Em 20 de janeiro deste ano, o território Yanomami foi declarado em Estado de Emergência de Saúde Pública de Importância Nacional pelo Ministério da Saúde brasileiro. Concentrados em uma região Amazônica entre o Brasil e a Venezuela, com cerca de 30,4 mil habitantes, Yanomamis sofrem com a intensa atividade de garimpos ilegais no local. Epidemias - como gripe e malária - insegurança alimentar, morte sistemática de crianças indígenas e destruição do meio ambiente são provenientes das ações dos extrativistas na região.
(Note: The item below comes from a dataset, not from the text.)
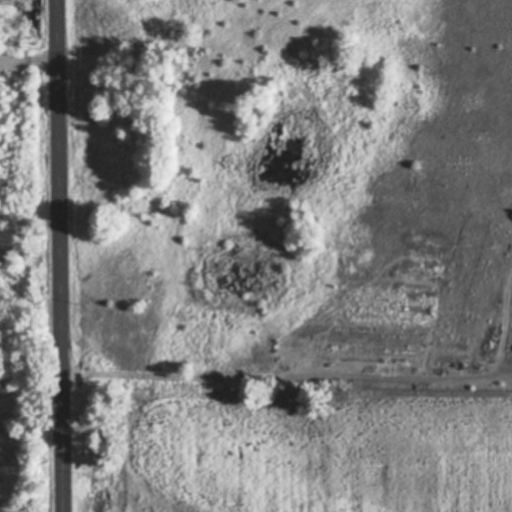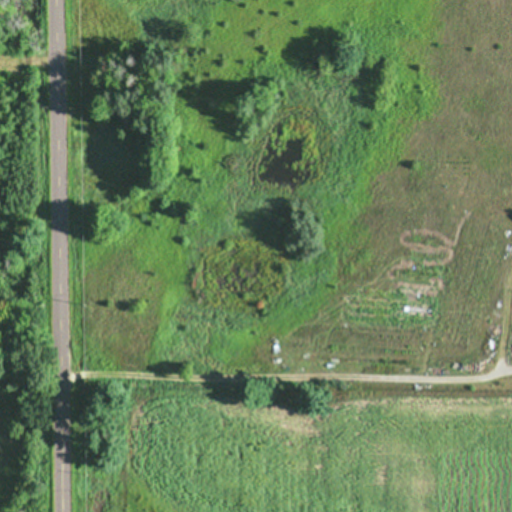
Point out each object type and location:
road: (58, 256)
Em entrevista por telefone ao repórter Artur Maciel, da Agência Maurício Tragtenberg (AGEMT), o presidente do Conselho Distrital de Saúde Indígena Yanomami (Condisi) e representante do Conselho de Saúde Indigena (SESAI), Júnior Hekurari Yanomami, fala sobre a importância da atuação do poder público no combate ao genocídio provocado pela extração ilegal de minérios.

 

Junior Hekurari Yanomami momentos antes do IV Fórum das Lideranças Yanomami e Ye’kuana. Foto: Fabricio Araújo/ @Socioambiental
Junior Hekurari Yanomami momentos antes do IV Fórum das Lideranças Yanomami e Ye’kuana. Foto: Fabricio Araújo/ @Socioambiental

 

“A ajuda aos Yanomami deu esperança de poder olhar de novo. Olhar o sol brilhante na floresta que estava no escuro”. Júnior Hekurari Yanomami

A fim de combater a desassistência sanitária no território Yanomami, o Ministério da Saúde instalou o Centro de Operações de Emergências em Saúde Pública (COE - Yanomami) - cuja gestão está sob a responsabilidade da SESAI. Segundo a pasta, ao chegar na terra Yanomami, o órgão “se deparou com crianças e idosos em estado grave de saúde, com desnutrição grave, além de muitos casos de malária, infecção respiratória aguda (IRA) e outros agravos”.

“Durante 6 meses, muita gente voluntária. Médicos. Enfermeiros. Farmacêuticos. De São Paulo, Rio de Janeiro, Paraíba”, explica Júnior Hekurari, quando questionado sobre o suporte atual na região após declarada crise sanitária. “A ajuda aos Yanomami deu esperança de poder olhar de novo. Olhar o sol brilhante na floresta que estava no escuro”.

Segundo ele, “antes não tínhamos uma visão, apenas medo. O garimpeiro poluindo nossas terras. Nossas águas. Interrompendo nossos rituais. Culpa do governo ladrão de jóias. As crianças voltaram a brincar e andar depois das ações”. “Eu tinha medo do povo morrer. Sem o Lula, o povo Yanomami ia morrer. Em 2020, 2021, 20 mil garimpeiros destruíram nossas vida” desabafa, citando o presidente do Brasil, Luiz Inácio Lula da Silva, e a atuação do Estado na crise humanitária. Mas pontua com veemência que “ainda tem muita coisa a melhorar”.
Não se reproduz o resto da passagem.